The contract situation "will work itself out," he said. Davis seems more interested in getting back into top playing shape after a season in which he missed nearly two months with the muscle tear in his rib cage.
"I'm just excited that an organization thought enough of me to want me to be a part of it," he said. "Baltimore was the first team that drafted me out of high school, and I believe my father played in the Orioles organization. It was the first team I put a uniform on with. I went to Bluefield [the Orioles' rookie-league team] and had to decide between the Orioles and college. I went to college, but it's kind of ironic that I ended up back here."
His ties to the Orioles organization don't end there. Davis is a half-brother of Kansas City Royals pitcher Storm Davis, who began his career in Baltimore.
"I talked with Storm about his time in Baltimore, and he had only good things to say about it," Davis said.
Memorial Stadium figures to be far more hospitable for a right-handed power hitter than the spacious Astrodome. Davis hit four of his 22 home runs at home last year, but had 18 and drove in 42 runs in just 43 games on the road.
"To tell you the truth, I don't really know a lot about the American League and American League ballparks," he said. "That includes Baltimore. But from talking to other players, I've heard it's a good hitter's park. It's a new challenge for me, and I'm looking forward to it."
The July 27 rib-cage tear apparently is just a bad memory now. It kept him out of action for most of the second half, but did not keep him from turning in a club-record sixth straight season with 20 or more homers.

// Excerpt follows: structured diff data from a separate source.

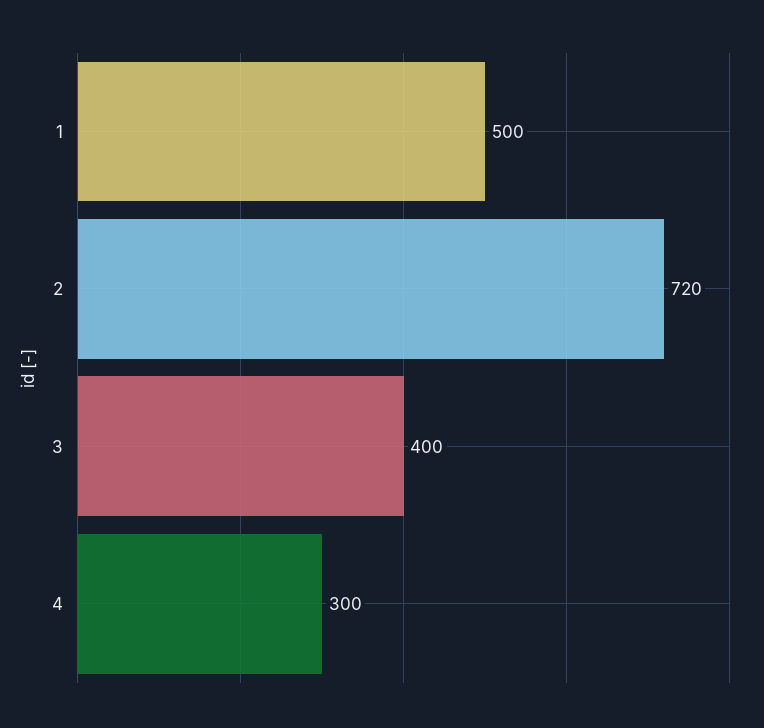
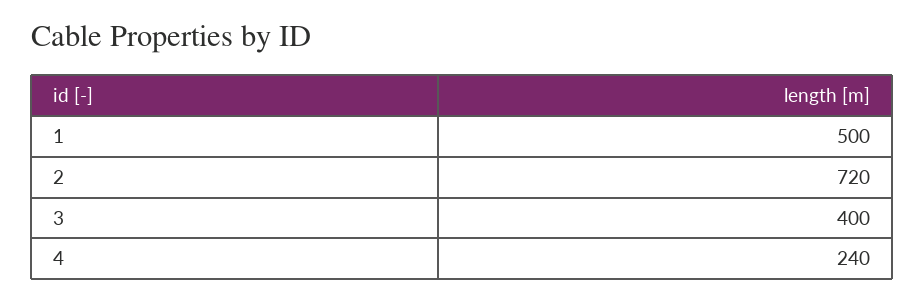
  {
    "1": 500,
    "2": 720,
    "3": 400,
-   "4": 300
+   "4": 240
  }

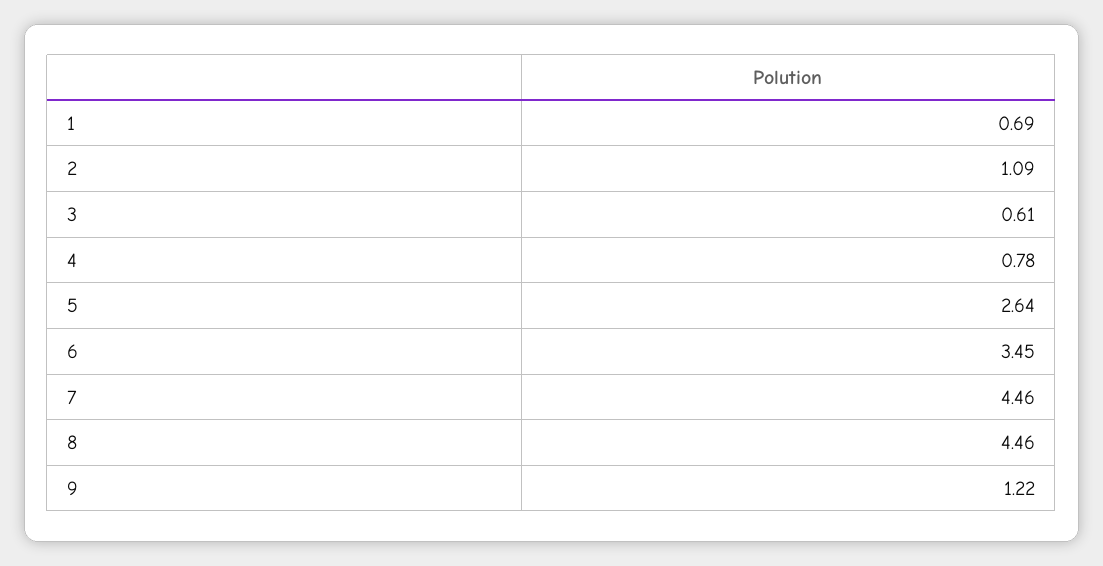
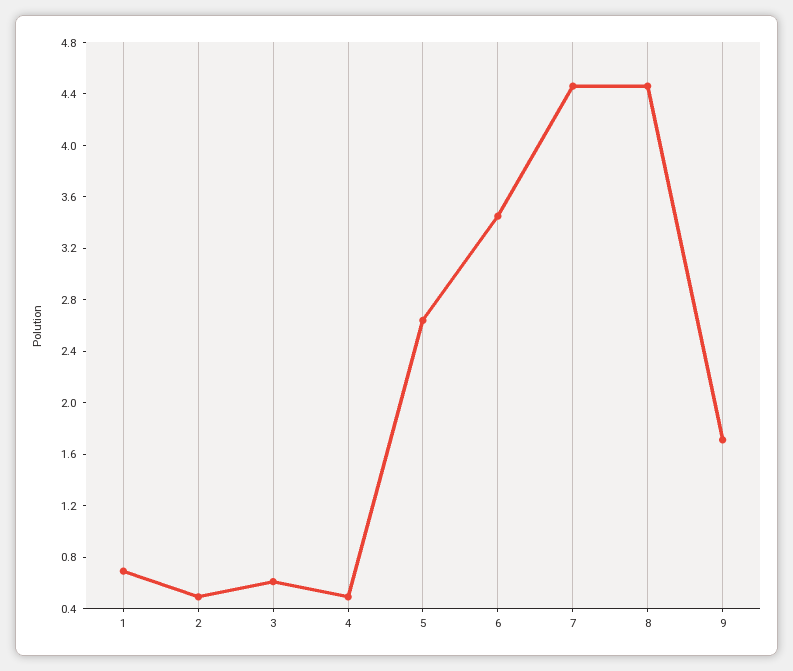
  {
    "1": 0.69,
-   "2": 1.09,
+   "2": 0.5,
    "3": 0.61,
-   "4": 0.78,
+   "4": 0.5,
    "5": 2.64,
    "6": 3.45,
    "7": 4.46,
    "8": 4.46,
-   "9": 1.22
+   "9": 1.7
  }

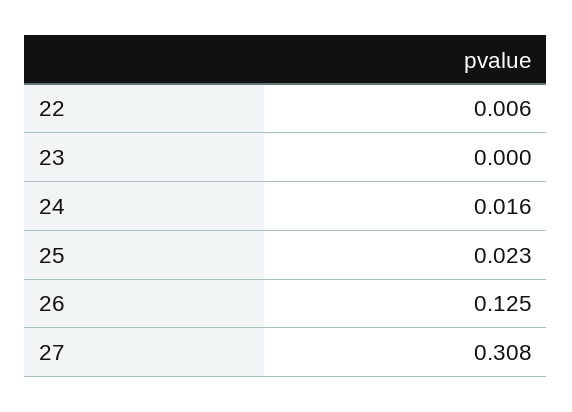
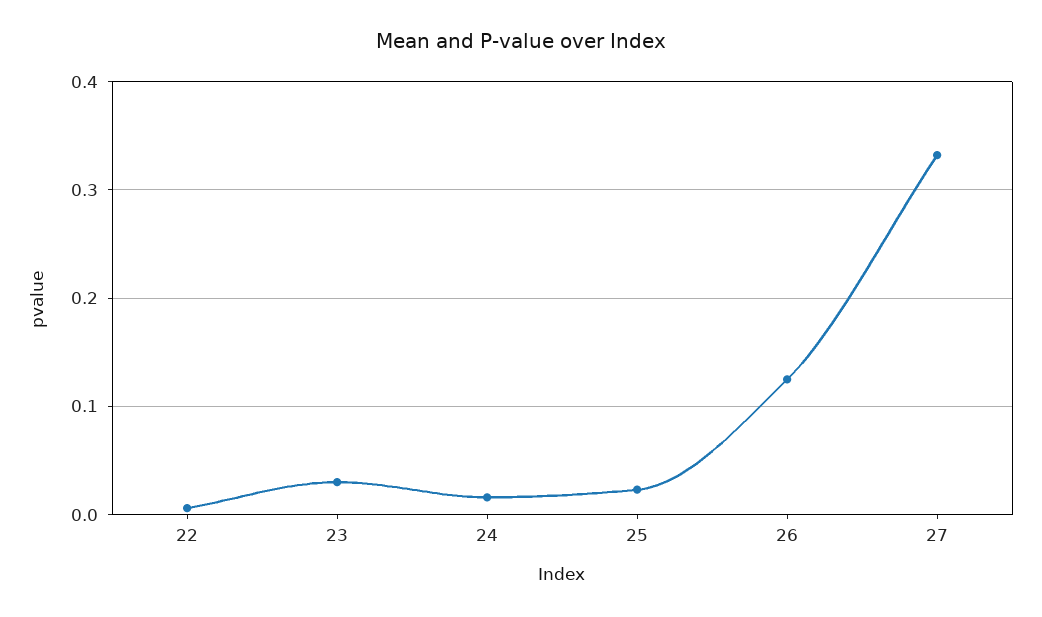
  {
    "22": 0.006,
-   "23": 0,
+   "23": 0.03,
    "24": 0.016,
    "25": 0.023,
    "26": 0.125,
-   "27": 0.308
+   "27": 0.33
  }

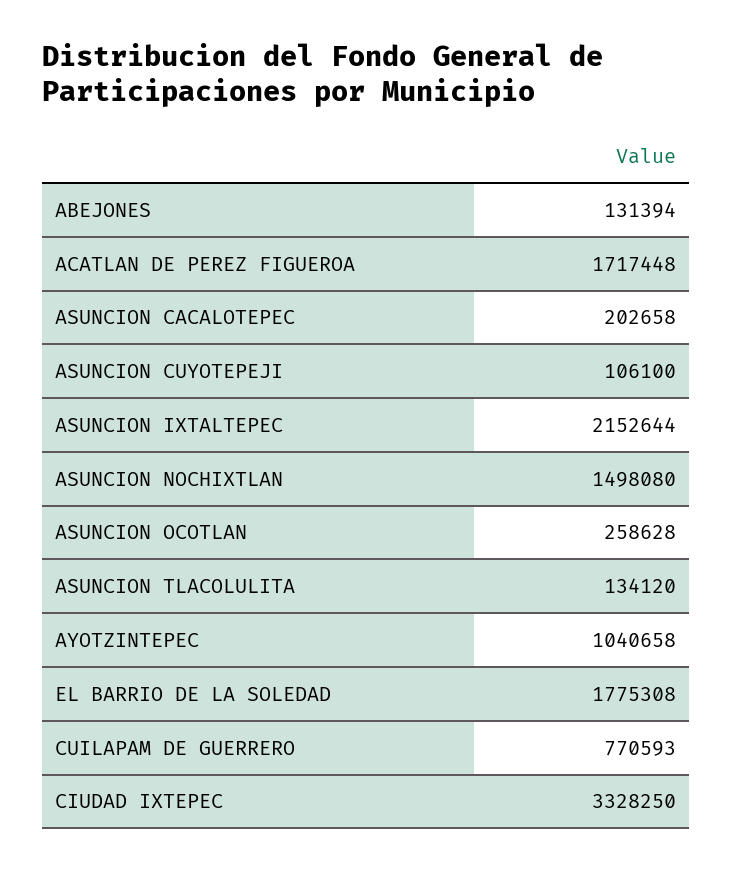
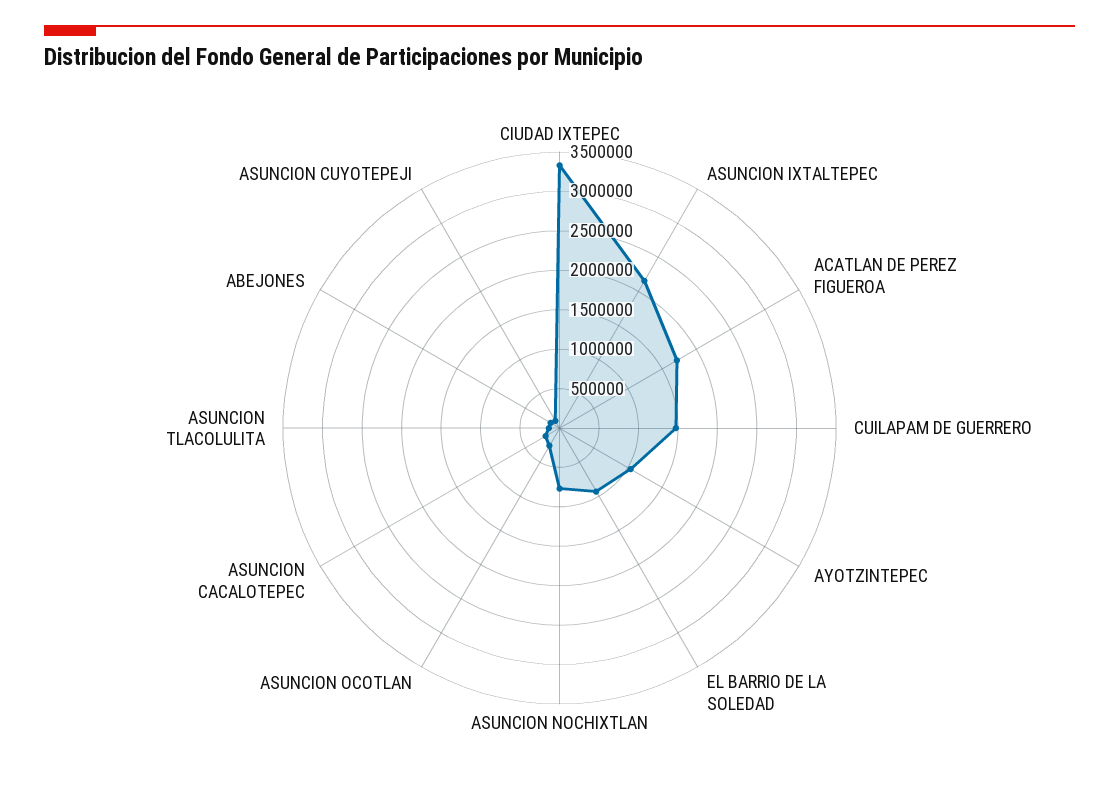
  {
    "ABEJONES": 131394,
    "ACATLAN DE PEREZ FIGUEROA": 1717448,
    "ASUNCION CACALOTEPEC": 202658,
    "ASUNCION CUYOTEPEJI": 106100,
    "ASUNCION IXTALTEPEC": 2152644,
-   "ASUNCION NOCHIXTLAN": 1498080,
+   "ASUNCION NOCHIXTLAN": 750000,
    "ASUNCION OCOTLAN": 258628,
    "ASUNCION TLACOLULITA": 134120,
    "AYOTZINTEPEC": 1040658,
-   "EL BARRIO DE LA SOLEDAD": 1775308,
+   "EL BARRIO DE LA SOLEDAD": 1000000,
-   "CUILAPAM DE GUERRERO": 770593,
+   "CUILAPAM DE GUERRERO": 1500000,
    "CIUDAD IXTEPEC": 3328250
  }

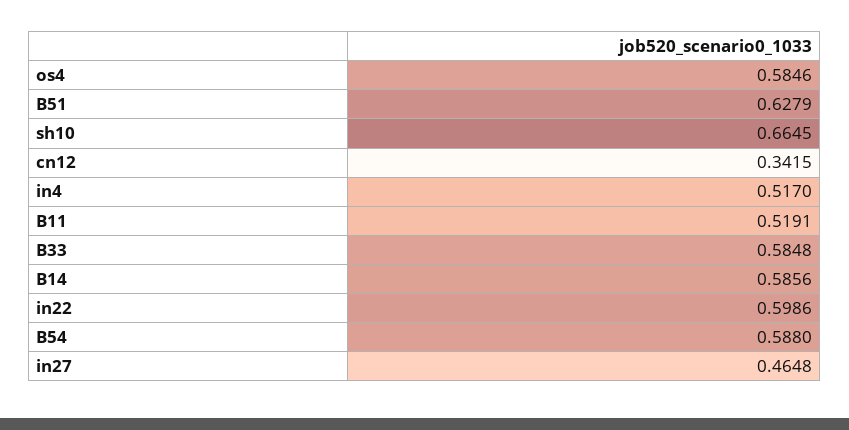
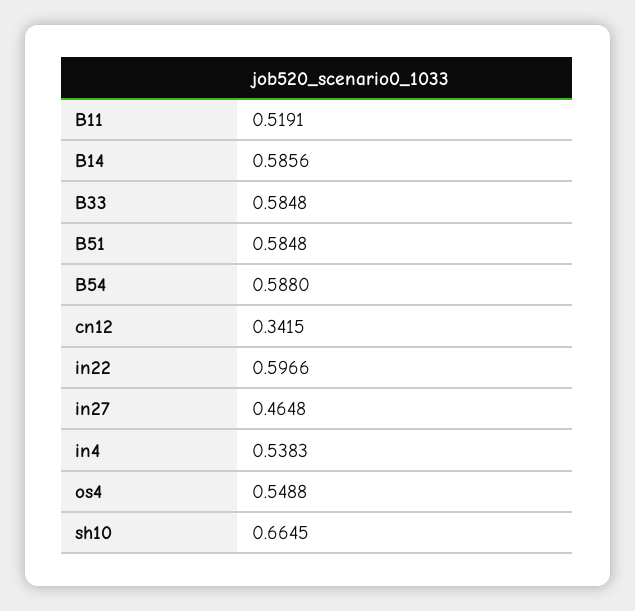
  {
-   "os4": 0.5846,
+   "os4": 0.5488,
-   "B51": 0.6279,
+   "B51": 0.5848,
    "sh10": 0.6645,
    "cn12": 0.3415,
-   "in4": 0.517,
+   "in4": 0.5383,
    "B11": 0.5191,
    "B33": 0.5848,
    "B14": 0.5856,
-   "in22": 0.5986,
+   "in22": 0.5966,
    "B54": 0.588,
    "in27": 0.4648
  }

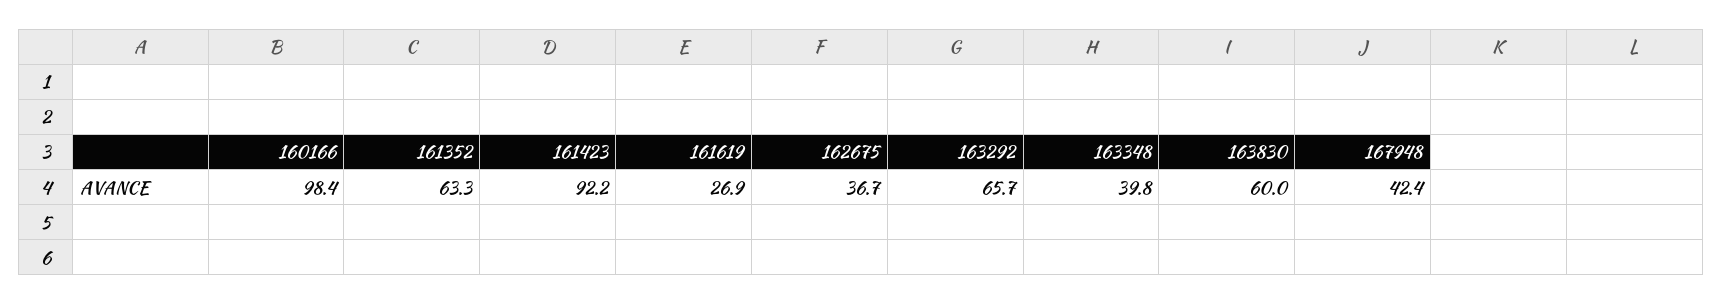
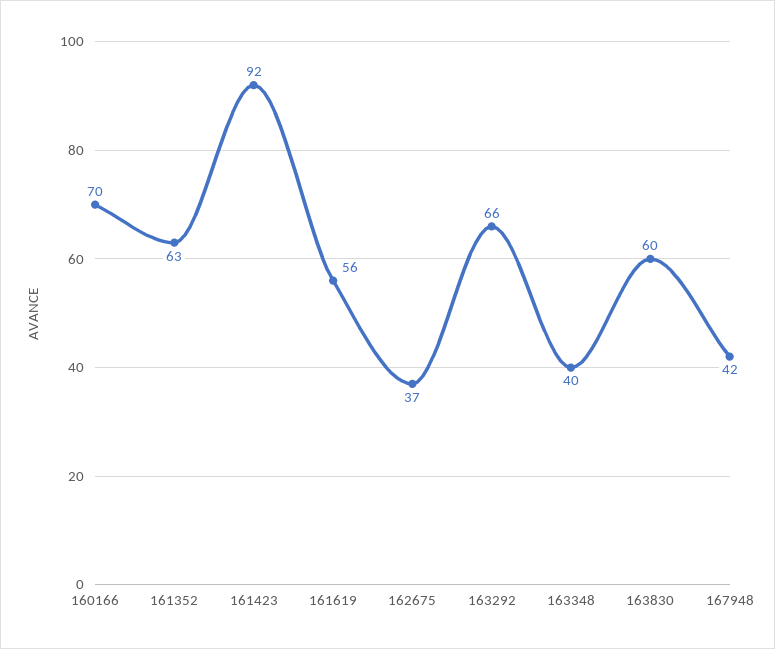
  {
-   "160166": 98.4,
+   "160166": 70,
    "161352": 63.3,
    "161423": 92.2,
-   "161619": 26.9,
+   "161619": 56,
    "162675": 36.7,
    "163292": 65.7,
    "163348": 39.8,
    "163830": 60,
    "167948": 42.4
  }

"I think the rib-cage injury was a little blown out of proportion," Davis said. "It was the first injury I ever had in my career. It was the first time I ever missed more than three days in a row.
"It was a little muscle pull, and some flesh had pulled away from the rib. Medical experts will tell you that it was just something that takes time. The Astros rushed me a little, but I did, too. I'm a gamer. I wanted to get back out there. The last few weeks of the season, I felt like a normal human being again."